白玛下意识地往张麒麟身后缩了缩,却在震耳的轰鸣中,隐约捕捉到一丝异样——那是种空落落的回响,像是敲在空心木头上的声音,从很深的地下传上来。
等爆炸声歇了,她才迟疑地开口:“地宫在下面吗?我好像听到回响了。”
话音刚落,吴邪、胖子和张麒麟同时转头看她,眼睛里都带着惊讶。
“您能听到?”吴邪的声音都变了调——刚才那爆炸声那么响,别说地下的回响,就算有人在旁边喊,怕是都听不清。
张麒麟也看着她,眼底的震惊藏不住。
他知道阿妈体质特殊,却没料到她的听觉竟敏锐到这种地步。
“就刚才爆炸的时候,隐约听到一点。”白玛被他们看得有点不自在,解释道,“像是什么东西空了的声音。”

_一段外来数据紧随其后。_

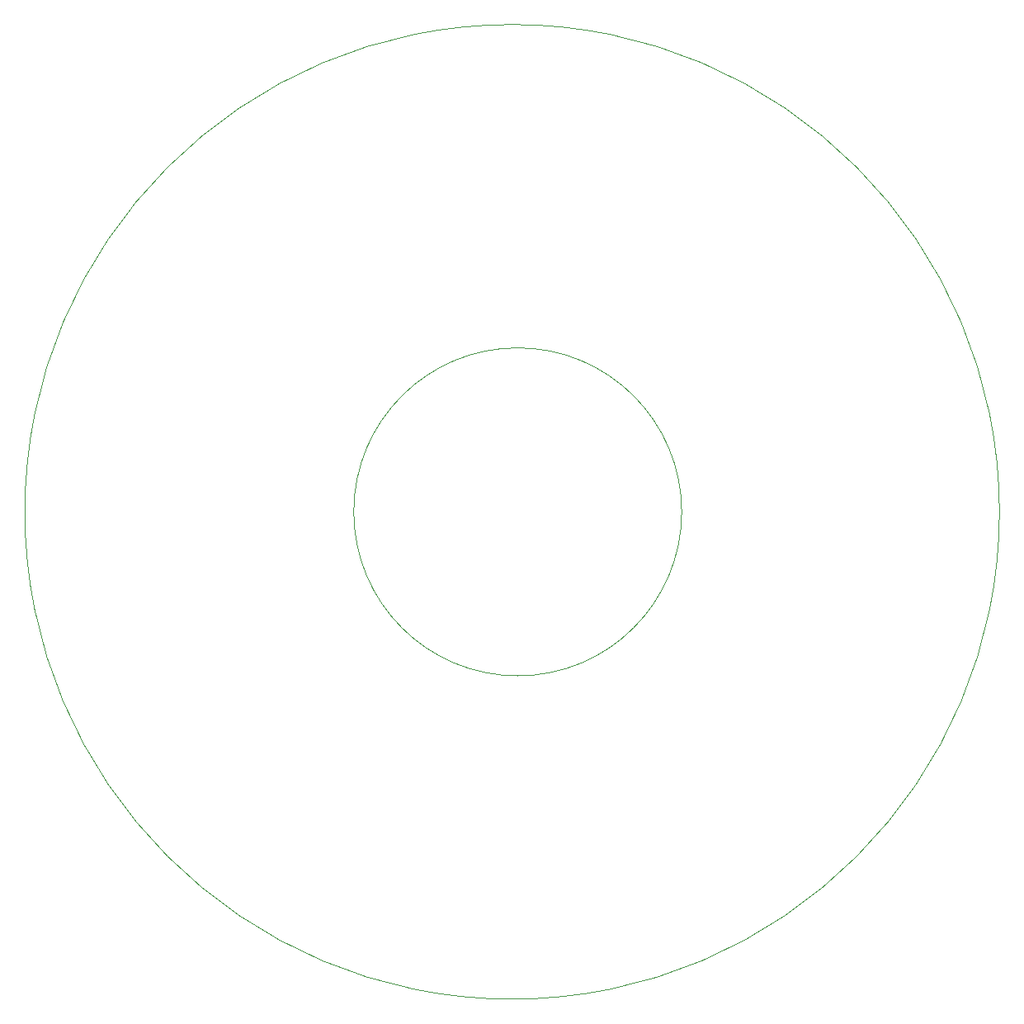
<source format=gbr>
%TF.GenerationSoftware,KiCad,Pcbnew,7.0.6*%
%TF.CreationDate,2023-07-26T18:59:44+05:30*%
%TF.ProjectId,class3_assignment,636c6173-7333-45f6-9173-7369676e6d65,rev?*%
%TF.SameCoordinates,Original*%
%TF.FileFunction,Profile,NP*%
%FSLAX46Y46*%
G04 Gerber Fmt 4.6, Leading zero omitted, Abs format (unit mm)*
G04 Created by KiCad (PCBNEW 7.0.6) date 2023-07-26 18:59:44*
%MOMM*%
%LPD*%
G01*
G04 APERTURE LIST*
%TA.AperFunction,Profile*%
%ADD10C,0.100000*%
%TD*%
G04 APERTURE END LIST*
D10*
X215900000Y-114300000D02*
G75*
G03*
X215900000Y-114300000I-16825219J0D01*
G01*
X248502440Y-114300000D02*
G75*
G03*
X248502440Y-114300000I-50000000J0D01*
G01*
M02*

</source>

三人还想再问,刘丧愤怒的吼声突然从对讲机里炸出来:“谁埋的雷管?!这颗怎么没爆?!”
他的声音又急又冲,显然是动了真火。几人赶紧朝着他的方向走去,应急灯的光柱照过去,只见刘丧正蹲在一处淤泥旁,手指着个没引爆的雷管,脸色铁青。
“胖爷我埋的,怎么了?”胖子梗着脖子迎上去,“没爆就没爆,至于跟被踩了尾巴似的吗?”
“怎么了?”刘丧猛地站起来,眼镜都快滑到鼻尖上了。
“对不起我错了,我不该跟废物理论”
“你小子少给我扣帽子!”胖子也来了火气,“谁知道这破雷管是不是哑炮……”
两人你一言我一语吵得不可开交,吴邪正想劝架,突然听到白玛低呼一声:“小心!”
几乎是同时,张麒麟也猛地拽了白玛一把。
只见天空中掠过一片黑影,紧接着,无数飞鸟像断了线的风筝,“噼里啪啦”地掉下来,砸在滩涂上。
“怎么回事?”胖子被吓了一跳,吵架的心思瞬间没了。
“跑!”白玛的声音带着前所未有的急促,她清晰地听到,脚下的淤泥深处传来一阵沉闷的轰鸣。
话音未落,她已经下意识地抓住身边吴邪的胳膊,往旁边的跑。
张麒麟的反应更快,跟上白玛。
可滩涂塌陷的速度比他们更快。
脚下的淤泥突然变软,像被抽走了骨头,瞬间下陷了半尺。